Cinismo é lance de adolescente, adulto quer acreditar em alguma coisa
João Luis Jr
Seria bobagem negar que existem sim algumas vantagens em ser cínico, ainda mais num mundo como esse em que a gente vive.
Primeiro porque, se você é brasileiro, não é exatamente uma surpresa a descrença se tornar sua reação natural diante das coisas. É complicado manter a esperança num país onde acontece uma desgraça por dia, é tenso continuar acreditando nas coisas quando fé e crença se tornaram tão manipuladas, é foda se manter otimista sobre o ser humano depois de assistir aquele vídeo do cara quem tem dificuldades pra encontrar o sol no céu dizendo que a posse do Lula foi fake e o atual presidente é o General Heleno, num “golpe de mestre” do Bolsonaro.
Da mesma maneira o cinismo, ainda mais quando o assunto é política, assumiu um certo ar charmoso, uma certa aparência de superioridade, como se nada fosse mais “cool” do que não acreditar em política. É o cidadão tentando carreira na política garantindo não ser político de carreira; é o jornalão pedindo que um governo seja feito “sem ideologia”, como se não existisse teor ideológico nesse pedido; é a ideia de que se você votar em qualquer candidato com algum traço de alegria genuína ou sem parecer contrariado você é um ignorante manipulado que tem “político de estimação”.
Mas ainda que seja sim uma excelente ferramenta de proteção pessoal, que nos permite evitar decepções, moderar frustrações e parecer mais esperto na internet, o cinismo, assim como diversas outras técnicas de autopreservação cognitiva que vão desde “meu gosto musical me torna melhor que todo mundo” até “se as pessoas não gostam de mim quem precisa mudar são elas”, tem seus limites.
Isso porque, seja num relacionamento pessoal ou na sua relação com a política, existem linhas que você só consegue ultrapassar quando abre mão do distanciamento irônico, quando deixa o cinismo de lado, quando se permite acreditar de verdade no que está fazendo.

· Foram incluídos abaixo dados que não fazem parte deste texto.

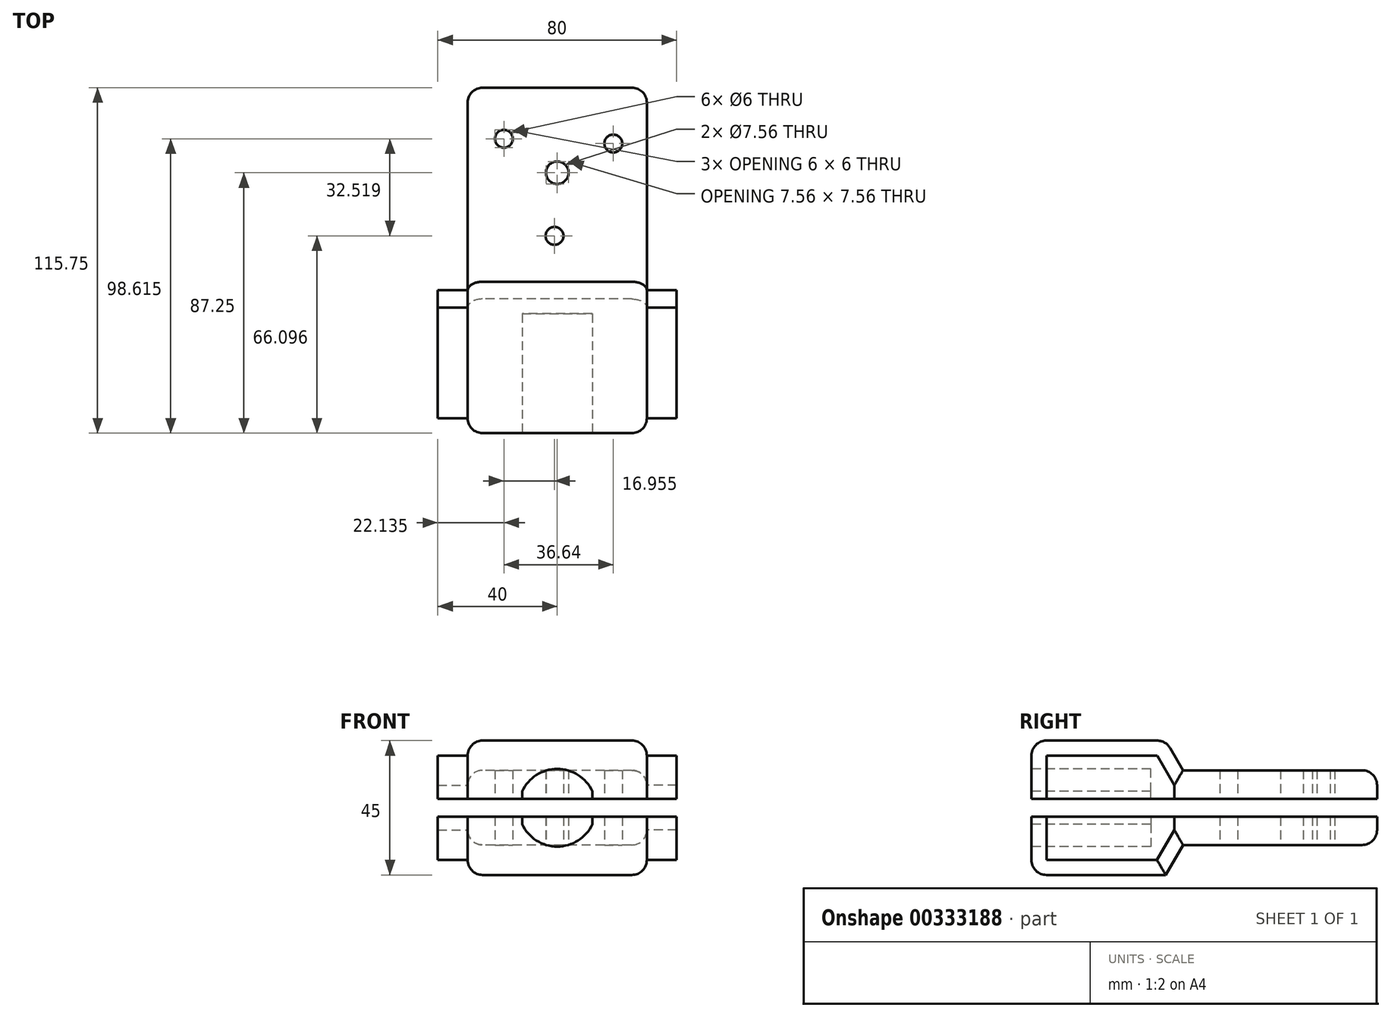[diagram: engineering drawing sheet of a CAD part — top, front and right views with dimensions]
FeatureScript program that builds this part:
annotation { "Feature Type Name" : "Feature", "Feature Type Description" : "" }
export const myFeature = defineFeature(function(context is Context, id is Id, definition is map)
    precondition{}
    {
        {
            var Q0;
            Q0=qCreatedBy(makeId("Right.planeOp"),FACE);
            var sketch = newSketch(context, id + "F0", { "sketchPlane" : qUnion([Q0])});
            skLineSegment(sketch, "E0", {"start": v(-50.75, 9.96) * mm, "end": v(-5.75, 9.96) * mm});
            skLineSegment(sketch, "E1", {"start": v(65, 0) * mm, "end": v(65, -25) * mm});
            skLineSegment(sketch, "E2", {"start": v(65, -25) * mm, "end": v(0, -25) * mm});
            skLineSegment(sketch, "E3", {"start": v(0, -25) * mm, "end": v(-5.8, -35.04) * mm});
            skLineSegment(sketch, "E4", {"start": v(-5.8, -35.04) * mm, "end": v(-50.75, -35.04) * mm});
            skLineSegment(sketch, "E5", {"start": v(-50.75, -35.04) * mm, "end": v(-50.75, 9.96) * mm});
            skLineSegment(sketch, "E6", {"start": v(0, 0) * mm, "end": v(-5.75, 9.96) * mm});
            skLineSegment(sketch, "E7", {"start": v(0, 0) * mm, "end": v(65, 0) * mm});
            skSolve(sketch);
        }
        {
            var Q0;
            Q0=qSketchRegion(id+"F0",true);
            extrude(context, id + "F1", {"entities" : qUnion([Q0]), "endBound" : BoundingType.SYMMETRIC, "depth" : 60 * mm});
        }
        {
            var Q0;
            Q0=makeQuery(id+"F1.opExtrude","SWEPT_FACE",FACE,{"disambiguationData":[OSD([sQuery(id+"F0.wireOp",EDGE,"E5")])]});
            var sketch = newSketch(context, id + "F2", { "sketchPlane" : qUnion([Q0])});
            skLineSegment(sketch, "E8", {"start": v(0, -35.04) * mm, "end": v(0, 9.96) * mm, "construction": true});
            skCircle(sketch, "E9", {"center": v(0, -12.54) * mm, "radius": 13 * mm});
            skSolve(sketch);
        }
        {
            var Q0;
            Q0=qSketchRegion(id+"F2",true);
            extrude(context, id + "F3", {"entities" : qUnion([Q0]), "operationType" : NewBodyOperationType.REMOVE, "oppositeDirection" : true, "depth" : 40 * mm});
        }
        {
            var Q0;
            Q0=makeQuery(id+"F1.opExtrude","SWEPT_EDGE",EDGE,{"disambiguationData":[OSD([sQuery(id+"F0.wireOp",EDGE,"E1"),sQuery(id+"F0.wireOp",EDGE,"E7")])]});
            var Q1;
            Q1=makeQuery(id+"F1.opExtrude","SWEPT_EDGE",EDGE,{"disambiguationData":[OSD([sQuery(id+"F0.wireOp",EDGE,"E1"),sQuery(id+"F0.wireOp",EDGE,"E2")])]});
            var Q2;
            Q2=makeQuery(id+"F1.opExtrude","CAP_EDGE",EDGE,{"disambiguationData":[OSD([sQuery(id+"F0.wireOp",EDGE,"E1")])],"isStart":true});
            var Q3;
            Q3=makeQuery(id+"F1.opExtrude","CAP_EDGE",EDGE,{"disambiguationData":[OSD([sQuery(id+"F0.wireOp",EDGE,"E1")])],"isStart":false});
            var Q4;
            Q4=makeQuery(id+"F1.opExtrude","CAP_EDGE",EDGE,{"disambiguationData":[OSD([sQuery(id+"F0.wireOp",EDGE,"E7")])],"isStart":false});
            var Q5;
            Q5=makeQuery(id+"F1.opExtrude","CAP_EDGE",EDGE,{"disambiguationData":[OSD([sQuery(id+"F0.wireOp",EDGE,"E2")])],"isStart":false});
            var Q6;
            Q6=makeQuery(id+"F1.opExtrude","CAP_EDGE",EDGE,{"disambiguationData":[OSD([sQuery(id+"F0.wireOp",EDGE,"E2")])],"isStart":true});
            var Q7;
            Q7=makeQuery(id+"F1.opExtrude","CAP_EDGE",EDGE,{"disambiguationData":[OSD([sQuery(id+"F0.wireOp",EDGE,"E7")])],"isStart":true});
            var Q8;
            Q8=makeQuery(id+"F1.opExtrude","SWEPT_EDGE",EDGE,{"disambiguationData":[OSD([sQuery(id+"F0.wireOp",EDGE,"E0"),sQuery(id+"F0.wireOp",EDGE,"E6")])]});
            var Q9;
            Q9=makeQuery(id+"F1.opExtrude","CAP_EDGE",EDGE,{"disambiguationData":[OSD([sQuery(id+"F0.wireOp",EDGE,"E0")])],"isStart":false});
            var Q10;
            Q10=makeQuery(id+"F1.opExtrude","SWEPT_EDGE",EDGE,{"disambiguationData":[OSD([sQuery(id+"F0.wireOp",EDGE,"E0"),sQuery(id+"F0.wireOp",EDGE,"E5")])]});
            var Q11;
            Q11=makeQuery(id+"F1.opExtrude","CAP_EDGE",EDGE,{"disambiguationData":[OSD([sQuery(id+"F0.wireOp",EDGE,"E0")])],"isStart":true});
            var Q12;
            Q12=makeQuery(id+"F1.opExtrude","CAP_EDGE",EDGE,{"disambiguationData":[OSD([sQuery(id+"F0.wireOp",EDGE,"E6")])],"isStart":false});
            var Q13;
            Q13=makeQuery(id+"F1.opExtrude","CAP_EDGE",EDGE,{"disambiguationData":[OSD([sQuery(id+"F0.wireOp",EDGE,"E6")])],"isStart":true});
            var Q14;
            Q14=makeQuery(id+"F1.opExtrude","CAP_EDGE",EDGE,{"disambiguationData":[OSD([sQuery(id+"F0.wireOp",EDGE,"E3")])],"isStart":false});
            var Q15;
            Q15=makeQuery(id+"F1.opExtrude","CAP_EDGE",EDGE,{"disambiguationData":[OSD([sQuery(id+"F0.wireOp",EDGE,"E3")])],"isStart":true});
            var Q16;
            Q16=makeQuery(id+"F1.opExtrude","CAP_EDGE",EDGE,{"disambiguationData":[OSD([sQuery(id+"F0.wireOp",EDGE,"E4")])],"isStart":false});
            var Q17;
            Q17=makeQuery(id+"F1.opExtrude","CAP_EDGE",EDGE,{"disambiguationData":[OSD([sQuery(id+"F0.wireOp",EDGE,"E4")])],"isStart":true});
            var Q18;
            Q18=makeQuery(id+"F1.opExtrude","SWEPT_EDGE",EDGE,{"disambiguationData":[OSD([sQuery(id+"F0.wireOp",EDGE,"E4"),sQuery(id+"F0.wireOp",EDGE,"E5")])]});
            var Q19;
            Q19=makeQuery(id+"F1.opExtrude","CAP_EDGE",EDGE,{"disambiguationData":[OSD([sQuery(id+"F0.wireOp",EDGE,"E5")])],"isStart":false});
            var Q20;
            Q20=makeQuery(id+"F1.opExtrude","CAP_EDGE",EDGE,{"disambiguationData":[OSD([sQuery(id+"F0.wireOp",EDGE,"E5")])],"isStart":true});
            fillet(context, id + "F4", {"entities" : qUnion([Q0, Q1, Q2, Q3, Q4, Q5, Q6, Q7, Q8, Q9, Q10, Q11, Q12, Q13, Q14, Q15, Q16, Q17, Q18, Q19, Q20]), "radius" : 5 * mm, "tangentPropagation" : true, "allowEdgeOverflow" : false});
        }
        {
            var Q0;
            Q0=makeQuery(id+"F1.opExtrude","SWEPT_FACE",FACE,{"disambiguationData":[OSD([sQuery(id+"F0.wireOp",EDGE,"E2")])]});
            var sketch = newSketch(context, id + "F5", { "sketchPlane" : qUnion([Q0])});
            skCircle(sketch, "E10", {"center": v(-17.86, -47.86) * mm, "radius": 3 * mm});
            skCircle(sketch, "E11.1.0", {"center": v(18.77, -46.29) * mm, "radius": 3 * mm});
            skCircle(sketch, "E11.2.0", {"center": v(-0.9, -15.35) * mm, "radius": 3 * mm});
            skPoint(sketch, "E11.center", {"position": v(0, -36.5) * mm});
            skCircle(sketch, "E12", {"center": v(0, -36.5) * mm, "radius": 3.78 * mm});
            skSolve(sketch);
        }
        {
            var Q0;
            Q0=qSketchRegion(id+"F5",true);
            extrude(context, id + "F6", {"entities" : qUnion([Q0]), "operationType" : NewBodyOperationType.REMOVE, "oppositeDirection" : true, "depth" : 39.9 * mm});
        }
        {
            var Q0;
            Q0=makeQuery(id+"F1.opExtrude","SWEPT_FACE",FACE,{"disambiguationData":[OSD([sQuery(id+"F0.wireOp",EDGE,"E5")])]});
            var sketch = newSketch(context, id + "F7", { "sketchPlane" : qUnion([Q0])});
            skLineSegment(sketch, "E13", {"start": v(-25, -7.04) * mm, "end": v(25, -7.04) * mm});
            skLineSegment(sketch, "E14", {"start": v(25, -7.04) * mm, "end": v(25, -18.04) * mm});
            skLineSegment(sketch, "E15", {"start": v(25, -18.04) * mm, "end": v(-25, -18.04) * mm});
            skLineSegment(sketch, "E16", {"start": v(-25, -18.04) * mm, "end": v(-25, -7.04) * mm});
            skLineSegment(sketch, "E17", {"start": v(-25, -7.04) * mm, "end": v(-35.45, -7.04) * mm});
            skLineSegment(sketch, "E18", {"start": v(-35.45, -7.04) * mm, "end": v(-35.45, -18.04) * mm});
            skLineSegment(sketch, "E19", {"start": v(-35.45, -18.04) * mm, "end": v(-25, -18.04) * mm});
            skLineSegment(sketch, "E20", {"start": v(25, -7.04) * mm, "end": v(35.45, -7.04) * mm});
            skLineSegment(sketch, "E21", {"start": v(35.45, -7.04) * mm, "end": v(35.45, -18.04) * mm});
            skLineSegment(sketch, "E22", {"start": v(35.45, -18.04) * mm, "end": v(25, -18.04) * mm});
            skSolve(sketch);
        }
        {
            var Q0;
            Q0=qSketchRegion(id+"F7",true);
            extrude(context, id + "F8", {"entities" : qUnion([Q0]), "operationType" : NewBodyOperationType.REMOVE, "oppositeDirection" : true, "depth" : 159.3 * mm});
        }
        {
            var Q0;
            Q0=makeQuery(id+"F1.opExtrude","CAP_FACE",FACE,{"disambiguationData":[OSD([sQuery(id+"F0.wireOp",EDGE,"E0"),sQuery(id+"F0.wireOp",EDGE,"E1"),sQuery(id+"F0.wireOp",EDGE,"E2"),sQuery(id+"F0.wireOp",EDGE,"E3"),sQuery(id+"F0.wireOp",EDGE,"E4"),sQuery(id+"F0.wireOp",EDGE,"E5"),sQuery(id+"F0.wireOp",EDGE,"E6"),sQuery(id+"F0.wireOp",EDGE,"E7")])],"isStart":false});
            extrude(context, id + "F9", {"entities" : qUnion([Q0]), "operationType" : NewBodyOperationType.ADD, "depth" : 10 * mm});
        }
        {
            var Q0;
            {var subQ0=sQuery(id+"F0.wireOp",EDGE,"E7");var subQ1=sQuery(id+"F0.wireOp",EDGE,"E6");var subQ2=sQuery(id+"F0.wireOp",EDGE,"E5");var subQ3=sQuery(id+"F0.wireOp",EDGE,"E4");var subQ4=sQuery(id+"F0.wireOp",EDGE,"E3");var subQ5=sQuery(id+"F0.wireOp",EDGE,"E2");var subQ6=sQuery(id+"F0.wireOp",EDGE,"E1");var subQ7=sQuery(id+"F0.wireOp",EDGE,"E0");Q0=makeQuery(id+"F9.opExtrude","SWEPT_FACE",FACE,{"disambiguationData":[OSD([subQ7,subQ6,subQ5,subQ4,subQ3,subQ2,subQ1,subQ0]),TDD([makeQuery(id+"F4.opFillet","BLEND_EDGE",EDGE,{"blendedFrom":[makeQuery(id+"F1.opExtrude","CAP_EDGE",EDGE,{"disambiguationData":[OSD([subQ0])],"isStart":false}),makeQuery(id+"F1.opExtrude","CAP_FACE",FACE,{"disambiguationData":[OSD([subQ7,subQ6,subQ5,subQ4,subQ3,subQ2,subQ1,subQ0])],"isStart":false})],"blendedInto":[makeQuery(id+"F1.opExtrude","CAP_FACE",FACE,{"disambiguationData":[OSD([subQ7,subQ6,subQ5,subQ4,subQ3,subQ2,subQ1,subQ0])],"isStart":false})]})])]});}
            extrude(context, id + "F10", {"entities" : qUnion([Q0]), "operationType" : NewBodyOperationType.REMOVE, "oppositeDirection" : true, "depth" : 25 * mm});
        }
        {
            var Q0;
            Q0=makeQuery(id+"F1.opExtrude","CAP_FACE",FACE,{"disambiguationData":[OSD([sQuery(id+"F0.wireOp",EDGE,"E0"),sQuery(id+"F0.wireOp",EDGE,"E1"),sQuery(id+"F0.wireOp",EDGE,"E2"),sQuery(id+"F0.wireOp",EDGE,"E3"),sQuery(id+"F0.wireOp",EDGE,"E4"),sQuery(id+"F0.wireOp",EDGE,"E5"),sQuery(id+"F0.wireOp",EDGE,"E6"),sQuery(id+"F0.wireOp",EDGE,"E7")])],"isStart":true});
            extrude(context, id + "F11", {"entities" : qUnion([Q0]), "operationType" : NewBodyOperationType.ADD, "depth" : 10 * mm});
        }
        {
            var Q0;
            {var subQ0=sQuery(id+"F0.wireOp",EDGE,"E7");var subQ1=sQuery(id+"F0.wireOp",EDGE,"E6");var subQ2=sQuery(id+"F0.wireOp",EDGE,"E5");var subQ3=sQuery(id+"F0.wireOp",EDGE,"E4");var subQ4=sQuery(id+"F0.wireOp",EDGE,"E3");var subQ5=sQuery(id+"F0.wireOp",EDGE,"E2");var subQ6=sQuery(id+"F0.wireOp",EDGE,"E1");var subQ7=sQuery(id+"F0.wireOp",EDGE,"E0");Q0=makeQuery(id+"F11.opExtrude","SWEPT_FACE",FACE,{"disambiguationData":[OSD([subQ7,subQ6,subQ5,subQ4,subQ3,subQ2,subQ1,subQ0]),TDD([makeQuery(id+"F4.opFillet","BLEND_EDGE",EDGE,{"blendedFrom":[makeQuery(id+"F1.opExtrude","CAP_EDGE",EDGE,{"disambiguationData":[OSD([subQ0])],"isStart":true}),makeQuery(id+"F1.opExtrude","CAP_FACE",FACE,{"disambiguationData":[OSD([subQ7,subQ6,subQ5,subQ4,subQ3,subQ2,subQ1,subQ0])],"isStart":true})],"blendedInto":[makeQuery(id+"F1.opExtrude","CAP_FACE",FACE,{"disambiguationData":[OSD([subQ7,subQ6,subQ5,subQ4,subQ3,subQ2,subQ1,subQ0])],"isStart":true})]})])]});}
            extrude(context, id + "F12", {"entities" : qUnion([Q0]), "operationType" : NewBodyOperationType.REMOVE, "oppositeDirection" : true, "depth" : 25 * mm});
        }
        {
            var Q0;
            {var subQ0=sQuery(id+"F7.wireOp",EDGE,"E20");var subQ1=sQuery(id+"F7.wireOp",EDGE,"E17");var subQ2=sQuery(id+"F7.wireOp",EDGE,"E13");var subQ3=sQuery(id+"F0.wireOp",EDGE,"E7");var subQ4=sQuery(id+"F0.wireOp",EDGE,"E6");var subQ5=sQuery(id+"F0.wireOp",EDGE,"E5");var subQ6=sQuery(id+"F0.wireOp",EDGE,"E4");var subQ7=sQuery(id+"F0.wireOp",EDGE,"E3");var subQ8=sQuery(id+"F0.wireOp",EDGE,"E2");var subQ9=sQuery(id+"F0.wireOp",EDGE,"E1");var subQ10=sQuery(id+"F0.wireOp",EDGE,"E0");Q0=makeQuery(id+"F11.boolean.opBoolean","MERGE",FACE,{"derivedFrom":[makeQuery(id+"F9.boolean.opBoolean","MERGE",FACE,{"derivedFrom":[makeQuery(id+"F8.boolean.opBoolean","COPY",FACE,{"derivedFrom":makeQuery(id+"F8.opExtrude","SWEPT_FACE",FACE,{"disambiguationData":[OSD([subQ2,subQ1,subQ0])]})}),makeQuery(id+"F9.opExtrude","SWEPT_FACE",FACE,{"disambiguationData":[OSD([subQ10,subQ9,subQ8,subQ7,subQ6,subQ5,subQ4,subQ3,subQ2,subQ1,subQ0])]})]}),makeQuery(id+"F11.opExtrude","SWEPT_FACE",FACE,{"disambiguationData":[OSD([subQ10,subQ9,subQ8,subQ7,subQ6,subQ5,subQ4,subQ3,subQ2,subQ1,subQ0])]})]});}
            extrude(context, id + "F13", {"entities" : qUnion([Q0]), "operationType" : NewBodyOperationType.ADD, "depth" : 2.5 * mm});
        }
        {
            var Q0;
            {var subQ0=sQuery(id+"F7.wireOp",EDGE,"E22");var subQ1=sQuery(id+"F7.wireOp",EDGE,"E19");var subQ2=sQuery(id+"F7.wireOp",EDGE,"E15");var subQ3=sQuery(id+"F0.wireOp",EDGE,"E7");var subQ4=sQuery(id+"F0.wireOp",EDGE,"E6");var subQ5=sQuery(id+"F0.wireOp",EDGE,"E5");var subQ6=sQuery(id+"F0.wireOp",EDGE,"E4");var subQ7=sQuery(id+"F0.wireOp",EDGE,"E3");var subQ8=sQuery(id+"F0.wireOp",EDGE,"E2");var subQ9=sQuery(id+"F0.wireOp",EDGE,"E1");var subQ10=sQuery(id+"F0.wireOp",EDGE,"E0");Q0=makeQuery(id+"F11.boolean.opBoolean","MERGE",FACE,{"derivedFrom":[makeQuery(id+"F9.boolean.opBoolean","MERGE",FACE,{"derivedFrom":[makeQuery(id+"F8.boolean.opBoolean","COPY",FACE,{"derivedFrom":makeQuery(id+"F8.opExtrude","SWEPT_FACE",FACE,{"disambiguationData":[OSD([subQ2,subQ1,subQ0])]})}),makeQuery(id+"F9.opExtrude","SWEPT_FACE",FACE,{"disambiguationData":[OSD([subQ10,subQ9,subQ8,subQ7,subQ6,subQ5,subQ4,subQ3,subQ2,subQ1,subQ0])]})]}),makeQuery(id+"F11.opExtrude","SWEPT_FACE",FACE,{"disambiguationData":[OSD([subQ10,subQ9,subQ8,subQ7,subQ6,subQ5,subQ4,subQ3,subQ2,subQ1,subQ0])]})]});}
            extrude(context, id + "F14", {"entities" : qUnion([Q0]), "operationType" : NewBodyOperationType.ADD, "depth" : 2.5 * mm});
        }
    });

Não dá pra sustentar uma relação sem realmente se colocar vulnerável pra pessoa com quem você está, não dá pra realmente manifestar sua paixão por algo se você finge que gosta ironicamente e, como acho que vem ficando cada vez mais claro, não dá pra mudar um país se você “não acredita em política” ou considera que “todo mundo é igual”.
E isso ficou muito claro durante a cerimônia da posse do novo presidente, no último domingo, quando mais de 150 mil pessoas estiveram na Esplanada dos Ministérios em Brasília, no que muita gente com certeza vai ler como “fanatismo”, “extremismo” ou até mesmo “vontade excessiva de ouvir uma ministra do governo gritando EU FALEI FARAÓ”, mas que na prática é provavelmente algo bem mais simples.
A verdade é que é bom acreditar nas coisas. É boa a sensação de estar otimista, é saudável ter esperanças, é mais fácil viver se você contempla a possibilidade de que o mundo se torne melhor. E as pessoas que estiveram presentes na posse, que se emocionaram durante o discurso de Lula, não fizeram isso porque confiam cegamente num político ou porque acreditam que alguém magicamente possa resolver o Brasil, mas sim porque essa eleição, essa posse, esse discurso, representam a possibilidade disso. De voltar a acreditar.
Uma coisa simples e que, pra muita gente, pode parecer um sinal de inocência, mas que na verdade talvez seja a tarefa mais madura e complexa possível, que é se permitir esperar por algo de bom – e trabalhar para que isso aconteça – mesmo sem garantias, mesmo sabendo que pode vir a não dar certo, mesmo sabendo que a decepção sempre é possível, mas sabendo também que viver sem acreditar de verdade em alguma coisa pode ser pior do que viver sem que essa coisa seja encontrada.
Porque por mais confortável que seja o cinismo, por mais descolado que possa ser não acreditar em nada e olhar de cima pra quem acredita, os cínicos e os otimistas vivem no mesmo país, estão todos no mesmo barco. E depois de tudo que aconteceu nos últimos 4 anos, a gente, mais do que nunca, precisa ser capaz de acreditar em alguma coisa e ter alguma coisa em que acreditar. Nem que seja apenas na beleza de ter uma ministra que, durante uma entrevista na Globonews, responde o repórter com EU FALEI FARAÓ. Sério, isso me fez bem demais.